Oracle Access Management is a business critical system; downtime comes with a potentially high cost to your business. The goal of system analysis is to quickly isolate and correct the cause of any problem. This requires a big picture view of your system and the tools to observe the live system and correlate components to the bigger picture.
To assist Administrators in performing a quick diagnosis, this section provides the following topics:
System analysis includes understanding how the product works, what can go wrong, how likely the scenarios are, and the consequences or observable issues.
System problems can be divided into two basic categories:
Cascading catastrophic failure
Gradual breakdown in performance
Cascading catastrophic failure might be caused by:
LDAP server is loaded and unresponsive
Morning peak load starts
Webgates send requests to the primary OAM Server
Webgate requests time-out and Webgates retry to secondary OAM Server
Gradual breakdown in performance might occur over time when, for example:
OAM is sized and rolled out for 10,000 users and 500 groups
Over the course of a year, the number of users and groups increases significantly (to 50,000 users and 250 groups for example)
For information on the most commonly encountered issues, see the following topics:
This topic provides symptoms, probable cause, and steps to diagnose the following issues:
Symptoms: Operational Slowness
Poor user experience
Agent time outs lead to retries
Cause
Non-OAM load might be impacting OAM operations
Capacity problems due to gradual increase in peak load
Symptoms: Total loss of service
Total loss of service
Cause
Outage of all LDAP servers
The load balancer is timing out old connections
Diagnosis
Shut down the LDAP server.
Restart your browser.
Try to access a protected site.
Review errors in the OAM Server log file, as described in Logging Component Event Messages (alternatively, in Monitoring Performance and Logs with Fusion Middleware Control).
Try to access Oracle Access Management Console.
Observe errors in WebLogic AdminServer log file.
Bring up the LDAP server again.
Retry access to a protected application.
Retry access to the Oracle Access Management Console.
Correct the issue based on the requirements in your environment.
This topic provides symptoms, probable cause, and steps to diagnose the following issues:
Symptoms: Capacity Problems
Poor user experience due to slow operations
Agent time outs and retry can result in extra load
Cause
CPU cycles
Memory issues
Symptoms: Interference with Other Services on the Host
Poor user experience due to slow operations
Agent time outs and retry may result in extra load
Cause
CPU cycle contention
Memory contention
File system full
Diagnosis: OAM Server
Shut down the OAM Server
Try to access a Webgate or mod_osso protected resource
Bring up the OAM Server
Use the Access Tester to test authentication and authorization as described in Validating Connectivity and Policies Using the Access Tester.
Use 'top' to figure out the CPU and Memory consumption of the OAM Server as you use the access tester
Get a thread dump of the OAM Server.
Diagnosis: AdminServer
Shut down the AdminServer.
Restart your browser and access a protected resource, which should work.
Use remote registration to register a new partner, as described in Registering and Managing OAM 11g Agents (this should fail).
Startup OAM AdminServer.
This topic provides symptoms, probable cause, and steps to diagnose time issues between agents and servers.
Symptoms
Difference in Clock time Between Agent and Server
High CPU usage at both agent and server
User experiences a system hang
Cause
Agent thinks the token issued by the server is invalid
Agent keeps going back to the server to re-issue the token
Diagnosis
Access protected resource.
Confirm: Client access hangs.
Confirm: High CPU usage on agent and server.
The audit and session functions are both write intensive operations. The policy database can be tuned for read intensive service.
Symptoms
Audit and session operations are slow
File system on the OAM Server is full with audit data that is not yet written to the database
Loss of in-memory session data when one of the servers in the cluster fails
Cause
Database is not tuned for write intensive operations
Database is unavailable due to maintenance
Space issues in the database
Diagnosis
Shut down the database used to store Audit and Session data.

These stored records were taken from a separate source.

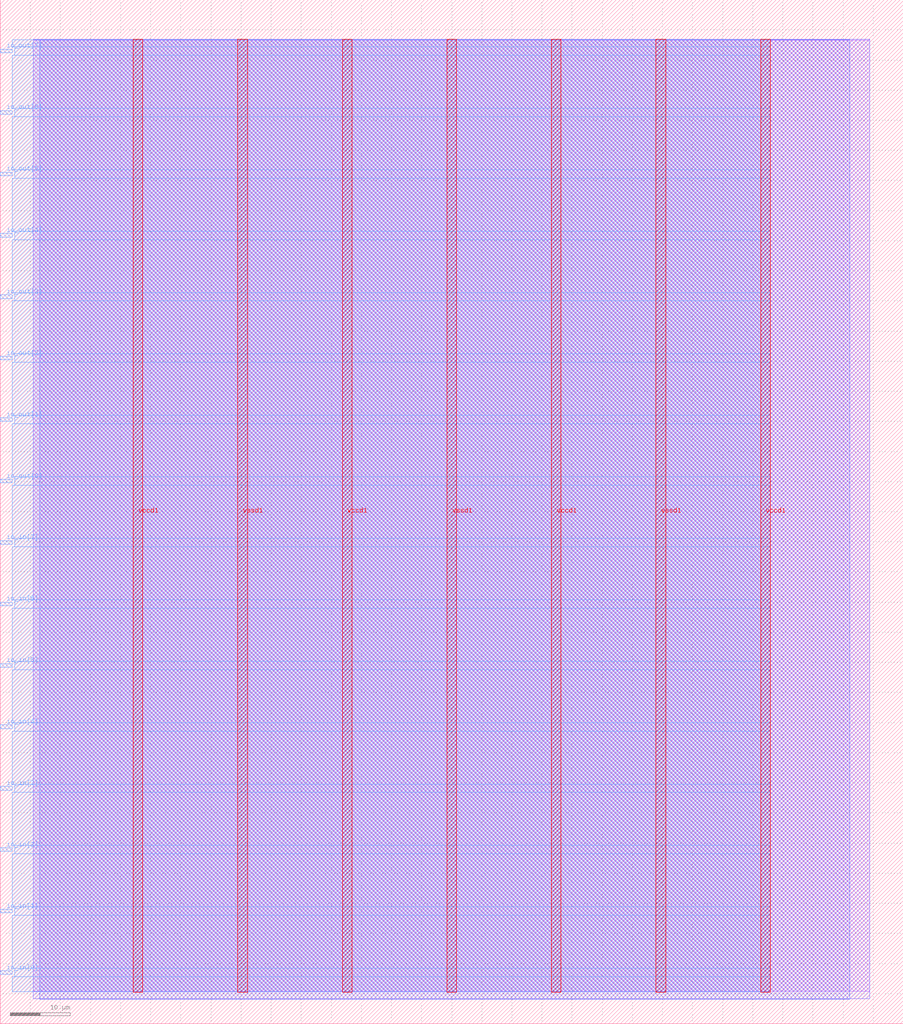
<source format=lef>
VERSION 5.7 ;
  NOWIREEXTENSIONATPIN ON ;
  DIVIDERCHAR "/" ;
  BUSBITCHARS "[]" ;
MACRO krasin_3_bit_8_channel_pwm_driver
  CLASS BLOCK ;
  FOREIGN krasin_3_bit_8_channel_pwm_driver ;
  ORIGIN 0.000 0.000 ;
  SIZE 150.000 BY 170.000 ;
  PIN io_in[0]
    DIRECTION INPUT ;
    USE SIGNAL ;
    PORT
      LAYER met3 ;
        RECT 0.000 8.200 2.000 8.800 ;
    END
  END io_in[0]
  PIN io_in[1]
    DIRECTION INPUT ;
    USE SIGNAL ;
    PORT
      LAYER met3 ;
        RECT 0.000 18.400 2.000 19.000 ;
    END
  END io_in[1]
  PIN io_in[2]
    DIRECTION INPUT ;
    USE SIGNAL ;
    PORT
      LAYER met3 ;
        RECT 0.000 28.600 2.000 29.200 ;
    END
  END io_in[2]
  PIN io_in[3]
    DIRECTION INPUT ;
    USE SIGNAL ;
    PORT
      LAYER met3 ;
        RECT 0.000 38.800 2.000 39.400 ;
    END
  END io_in[3]
  PIN io_in[4]
    DIRECTION INPUT ;
    USE SIGNAL ;
    PORT
      LAYER met3 ;
        RECT 0.000 49.000 2.000 49.600 ;
    END
  END io_in[4]
  PIN io_in[5]
    DIRECTION INPUT ;
    USE SIGNAL ;
    PORT
      LAYER met3 ;
        RECT 0.000 59.200 2.000 59.800 ;
    END
  END io_in[5]
  PIN io_in[6]
    DIRECTION INPUT ;
    USE SIGNAL ;
    PORT
      LAYER met3 ;
        RECT 0.000 69.400 2.000 70.000 ;
    END
  END io_in[6]
  PIN io_in[7]
    DIRECTION INPUT ;
    USE SIGNAL ;
    PORT
      LAYER met3 ;
        RECT 0.000 79.600 2.000 80.200 ;
    END
  END io_in[7]
  PIN io_out[0]
    DIRECTION OUTPUT TRISTATE ;
    USE SIGNAL ;
    PORT
      LAYER met3 ;
        RECT 0.000 89.800 2.000 90.400 ;
    END
  END io_out[0]
  PIN io_out[1]
    DIRECTION OUTPUT TRISTATE ;
    USE SIGNAL ;
    PORT
      LAYER met3 ;
        RECT 0.000 100.000 2.000 100.600 ;
    END
  END io_out[1]
  PIN io_out[2]
    DIRECTION OUTPUT TRISTATE ;
    USE SIGNAL ;
    PORT
      LAYER met3 ;
        RECT 0.000 110.200 2.000 110.800 ;
    END
  END io_out[2]
  PIN io_out[3]
    DIRECTION OUTPUT TRISTATE ;
    USE SIGNAL ;
    PORT
      LAYER met3 ;
        RECT 0.000 120.400 2.000 121.000 ;
    END
  END io_out[3]
  PIN io_out[4]
    DIRECTION OUTPUT TRISTATE ;
    USE SIGNAL ;
    PORT
      LAYER met3 ;
        RECT 0.000 130.600 2.000 131.200 ;
    END
  END io_out[4]
  PIN io_out[5]
    DIRECTION OUTPUT TRISTATE ;
    USE SIGNAL ;
    PORT
      LAYER met3 ;
        RECT 0.000 140.800 2.000 141.400 ;
    END
  END io_out[5]
  PIN io_out[6]
    DIRECTION OUTPUT TRISTATE ;
    USE SIGNAL ;
    PORT
      LAYER met3 ;
        RECT 0.000 151.000 2.000 151.600 ;
    END
  END io_out[6]
  PIN io_out[7]
    DIRECTION OUTPUT TRISTATE ;
    USE SIGNAL ;
    PORT
      LAYER met3 ;
        RECT 0.000 161.200 2.000 161.800 ;
    END
  END io_out[7]
  PIN vccd1
    DIRECTION INOUT ;
    USE POWER ;
    PORT
      LAYER met4 ;
        RECT 22.090 5.200 23.690 163.440 ;
    END
    PORT
      LAYER met4 ;
        RECT 56.830 5.200 58.430 163.440 ;
    END
    PORT
      LAYER met4 ;
        RECT 91.570 5.200 93.170 163.440 ;
    END
    PORT
      LAYER met4 ;
        RECT 126.310 5.200 127.910 163.440 ;
    END
  END vccd1
  PIN vssd1
    DIRECTION INOUT ;
    USE GROUND ;
    PORT
      LAYER met4 ;
        RECT 39.460 5.200 41.060 163.440 ;
    END
    PORT
      LAYER met4 ;
        RECT 74.200 5.200 75.800 163.440 ;
    END
    PORT
      LAYER met4 ;
        RECT 108.940 5.200 110.540 163.440 ;
    END
  END vssd1
  OBS
      LAYER li1 ;
        RECT 5.520 5.355 144.440 163.285 ;
      LAYER met1 ;
        RECT 5.520 4.120 144.440 163.440 ;
      LAYER met2 ;
        RECT 6.540 4.090 141.120 163.385 ;
      LAYER met3 ;
        RECT 2.000 162.200 127.900 163.365 ;
        RECT 2.400 160.800 127.900 162.200 ;
        RECT 2.000 152.000 127.900 160.800 ;
        RECT 2.400 150.600 127.900 152.000 ;
        RECT 2.000 141.800 127.900 150.600 ;
        RECT 2.400 140.400 127.900 141.800 ;
        RECT 2.000 131.600 127.900 140.400 ;
        RECT 2.400 130.200 127.900 131.600 ;
        RECT 2.000 121.400 127.900 130.200 ;
        RECT 2.400 120.000 127.900 121.400 ;
        RECT 2.000 111.200 127.900 120.000 ;
        RECT 2.400 109.800 127.900 111.200 ;
        RECT 2.000 101.000 127.900 109.800 ;
        RECT 2.400 99.600 127.900 101.000 ;
        RECT 2.000 90.800 127.900 99.600 ;
        RECT 2.400 89.400 127.900 90.800 ;
        RECT 2.000 80.600 127.900 89.400 ;
        RECT 2.400 79.200 127.900 80.600 ;
        RECT 2.000 70.400 127.900 79.200 ;
        RECT 2.400 69.000 127.900 70.400 ;
        RECT 2.000 60.200 127.900 69.000 ;
        RECT 2.400 58.800 127.900 60.200 ;
        RECT 2.000 50.000 127.900 58.800 ;
        RECT 2.400 48.600 127.900 50.000 ;
        RECT 2.000 39.800 127.900 48.600 ;
        RECT 2.400 38.400 127.900 39.800 ;
        RECT 2.000 29.600 127.900 38.400 ;
        RECT 2.400 28.200 127.900 29.600 ;
        RECT 2.000 19.400 127.900 28.200 ;
        RECT 2.400 18.000 127.900 19.400 ;
        RECT 2.000 9.200 127.900 18.000 ;
        RECT 2.400 7.800 127.900 9.200 ;
        RECT 2.000 5.275 127.900 7.800 ;
  END
END krasin_3_bit_8_channel_pwm_driver
END LIBRARY


</source>
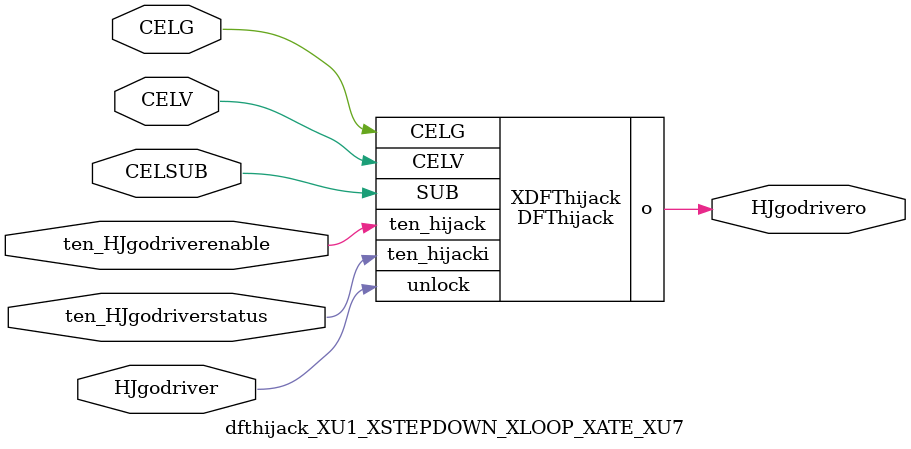
<source format=v>


module DFThijack ( o, CELG, CELV, SUB, ten_hijack, ten_hijacki, unlock );

  input CELV;
  input ten_hijack;
  input ten_hijacki;
  input unlock;
  output o;
  input SUB;
  input CELG;
endmodule


module dfthijack_XU1_XSTEPDOWN_XLOOP_XATE_XU7 (HJgodrivero,CELG,CELV,CELSUB,ten_HJgodriverenable,ten_HJgodriverstatus,HJgodriver);
output  HJgodrivero;
input  CELG;
input  CELV;
input  CELSUB;
input  ten_HJgodriverenable;
input  ten_HJgodriverstatus;
input  HJgodriver;

DFThijack XDFThijack(
  .o (HJgodrivero),
  .CELG (CELG),
  .CELV (CELV),
  .SUB (CELSUB),
  .ten_hijack (ten_HJgodriverenable),
  .ten_hijacki (ten_HJgodriverstatus),
  .unlock (HJgodriver)
);

endmodule


</source>
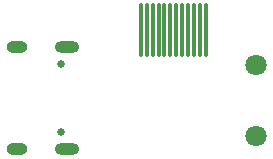
<source format=gbr>
%TF.GenerationSoftware,KiCad,Pcbnew,7.0.1*%
%TF.CreationDate,2024-01-11T23:21:17+00:00*%
%TF.ProjectId,Hardware,48617264-7761-4726-952e-6b696361645f,rev?*%
%TF.SameCoordinates,Original*%
%TF.FileFunction,Soldermask,Top*%
%TF.FilePolarity,Negative*%
%FSLAX46Y46*%
G04 Gerber Fmt 4.6, Leading zero omitted, Abs format (unit mm)*
G04 Created by KiCad (PCBNEW 7.0.1) date 2024-01-11 23:21:17*
%MOMM*%
%LPD*%
G01*
G04 APERTURE LIST*
G04 Aperture macros list*
%AMRoundRect*
0 Rectangle with rounded corners*
0 $1 Rounding radius*
0 $2 $3 $4 $5 $6 $7 $8 $9 X,Y pos of 4 corners*
0 Add a 4 corners polygon primitive as box body*
4,1,4,$2,$3,$4,$5,$6,$7,$8,$9,$2,$3,0*
0 Add four circle primitives for the rounded corners*
1,1,$1+$1,$2,$3*
1,1,$1+$1,$4,$5*
1,1,$1+$1,$6,$7*
1,1,$1+$1,$8,$9*
0 Add four rect primitives between the rounded corners*
20,1,$1+$1,$2,$3,$4,$5,0*
20,1,$1+$1,$4,$5,$6,$7,0*
20,1,$1+$1,$6,$7,$8,$9,0*
20,1,$1+$1,$8,$9,$2,$3,0*%
G04 Aperture macros list end*
%ADD10RoundRect,0.075000X-0.075000X-2.175000X0.075000X-2.175000X0.075000X2.175000X-0.075000X2.175000X0*%
%ADD11C,0.650000*%
%ADD12O,1.800000X1.000000*%
%ADD13O,2.100000X1.000000*%
%ADD14C,1.800000*%
G04 APERTURE END LIST*
D10*
%TO.C,J3*%
X132750000Y-52000000D03*
X132250000Y-52000000D03*
X131750000Y-52000000D03*
X131250000Y-52000000D03*
X130750000Y-52000000D03*
X130250000Y-52000000D03*
X129750000Y-52000000D03*
X129250000Y-52000000D03*
X128750000Y-52000000D03*
X128250000Y-52000000D03*
X127750000Y-52000000D03*
X127250000Y-52000000D03*
%TD*%
D11*
%TO.C,J1*%
X120461000Y-60675000D03*
X120461000Y-54895000D03*
D12*
X116781000Y-62105000D03*
D13*
X120981000Y-62105000D03*
D12*
X116781000Y-53465000D03*
D13*
X120981000Y-53465000D03*
%TD*%
D14*
%TO.C,J4*%
X137000000Y-61000000D03*
X137000000Y-55000000D03*
%TD*%
M02*

</source>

Try to access a protected resource.
Review error and warning messages in the OAM Server log files, as described in Logging Component Event Messages (alternatively, in Monitoring Performance and Logs with Fusion Middleware Control).
This topic provides symptoms, probable cause, and steps to diagnose the following issues:
Symptoms
Changes to policy do not take immediate effect
Changes to system configuration do not take immediate effect
Cause
Servers being too busy handling runtime requests (CPU contention)
Coherence network slowness
Diagnosis
This topic provides symptoms, probable cause, and steps to diagnose policy database issues.
Symptoms
No policy changes are allowed; no impact on runtime
Cause
Database is unavailable (down for maintenance)
Space issues in the database
Diagnosis
Shut down the database containing OAM policies.
Try to access a protected resource and observe the runtime access is not impacted.
Try to access the Oracle Access Management Console to edit policies, and then observe errors in the AdminServer log file.